Soskovets has displayed no organizational ability: The headquarters has not yet begun to work normally. He is unable to make contact with people who have a different point of view but are necessary to the campaign. His influence on the regional leadership has been exercised through vulgar and vain officiousness, which not only compromises you as president but turns off possible allies. The same methods are being employed, with the same result, with government agencies and with representatives of the mass media and of commercial and banking circles. The weirdest thing is that Soskovets has not resolved the problem of mobilizing in a short span of time the financial resources needed to wage the campaign…. More than a month has been lost.
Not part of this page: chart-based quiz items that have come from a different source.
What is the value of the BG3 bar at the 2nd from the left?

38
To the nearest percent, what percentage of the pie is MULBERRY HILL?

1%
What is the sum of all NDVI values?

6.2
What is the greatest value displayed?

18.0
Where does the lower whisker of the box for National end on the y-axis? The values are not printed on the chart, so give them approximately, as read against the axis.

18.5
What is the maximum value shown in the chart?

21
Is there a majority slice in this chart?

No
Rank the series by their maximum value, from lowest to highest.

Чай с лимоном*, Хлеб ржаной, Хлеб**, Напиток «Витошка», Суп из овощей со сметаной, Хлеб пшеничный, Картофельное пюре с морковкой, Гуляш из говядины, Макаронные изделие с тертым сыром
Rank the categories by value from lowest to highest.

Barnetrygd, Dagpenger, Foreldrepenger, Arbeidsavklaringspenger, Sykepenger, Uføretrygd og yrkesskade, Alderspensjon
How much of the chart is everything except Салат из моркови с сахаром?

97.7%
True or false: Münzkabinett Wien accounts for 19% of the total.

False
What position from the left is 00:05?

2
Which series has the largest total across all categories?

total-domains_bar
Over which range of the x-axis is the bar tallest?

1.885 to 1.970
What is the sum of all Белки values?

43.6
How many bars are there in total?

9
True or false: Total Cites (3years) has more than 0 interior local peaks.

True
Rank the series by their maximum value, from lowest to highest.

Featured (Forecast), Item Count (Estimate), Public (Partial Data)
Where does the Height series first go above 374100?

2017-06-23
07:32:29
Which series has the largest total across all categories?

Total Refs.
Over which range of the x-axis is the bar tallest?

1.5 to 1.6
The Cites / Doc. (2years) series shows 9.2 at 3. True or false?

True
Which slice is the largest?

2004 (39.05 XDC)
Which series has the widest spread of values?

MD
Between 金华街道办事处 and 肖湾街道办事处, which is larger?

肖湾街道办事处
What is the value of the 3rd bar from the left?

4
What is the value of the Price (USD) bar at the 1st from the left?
Satarov urged Yeltsin to redo the organization while there was still time.46
I have no doubt that Yeltsin did not reorganize in February for a reason—because he had not yet resolved the bedrock dilemma of whether there should be a presidential election at all. The detonator here was a nonbinding resolution by the newly elected State Duma on March 15, 1996, to renounce the Supreme Soviet vote of December 12, 1991, on the Belovezh’e accord. Sponsored by the KPRF caucus and passed by a majority of 250 to ninety-eight, the vote asserted in effect that the Soviet Union and the legislation undergirding it still had legal force. Yeltsin reacted with indignation to an “attempt to liquidate our statehood” that “casts doubt on the legitimacy” of the new Russia and its political system.47 Within twenty-four hours, the Korzhakov-Soskovets group, fearing a loss to the communists in the forthcoming election and sensing an opportunity to prevail in the palace struggle—where Korzhakov had not yet persuaded Yeltsin to make Soskovets prime minister and thus to put him in the line of succession—had come up with a proposal to postpone the presidential election until 1998, ban the KPRF, and shut down the Duma so as to rule by executive decree for the two years. The proposal took the postponement project entertained by Moscow democrats in 1994–95 and linked it to radically anti-democratic ends.48
Yeltsin at first bought into the idea. On the morning of March 17, he ordered his aides to draft implementing directives and law-enforcement officers to make operational plans. There were, even so, dissenting voices, and Yeltsin did not shut them out. Viktor Ilyushin, four of Yeltsin’s liberal assistants, and Sergei Shakhrai said in a memorandum that they could not write a general decree because they could come up with no legal basis for it. Were one to be written and signed, they warned, Russia could be in for a civil war.49 Anatolii Kulikov, the MVD minister who had led the ministry’s troops in Chechnya in 1994–95, rallied the procurator general, Yurii Skuratov, and the chairman of the Constitutional Court, Vladimir Tumanov, to come out against the decision as unworkable, in part because his best soldiers were still embroiled in the North Caucasus. They saw him together in his office: “The president was really and truly glum. His complexion was sallow, he was ungracious…. He especially disliked that we had come as a threesome.” “Minister, I am dissatisfied with you,” Yeltsin spluttered. “A decree will follow shortly. Leave and prepare to implement it.” Kulikov and two officers secured a second Kremlin meeting, at six A.M. sharp on Monday, March 18. Yeltsin was in a darker mood than the day before and would not shake hands with them; Kulikov could see on the presidential desk an unsigned decree dismissing him. Repeating that Yeltsin had no constitutional or moral case, he added that there was no evidence the army would back the president, and that the communists would go underground as martyrs for principle. “Yeltsin interrupted me and said, ‘This is my affair and not yours.’” When Kulikov hung in, Yeltsin reminded him that “you are sitting in my office” and rebuked him for speaking on others’ behalf. But the minister stuck to his guns, and Yeltsin showed signs of fickleness and allowed that the communists might have to be turned back “in stages.”50 President Clinton, alerted by Yegor Gaidar (who sent a message through Ambassador Thomas Pickering), had written Yeltsin a private letter about the need to hold the election on timetable.51 Chernomyrdin and Yurii Luzhkov of Moscow were against the project as well.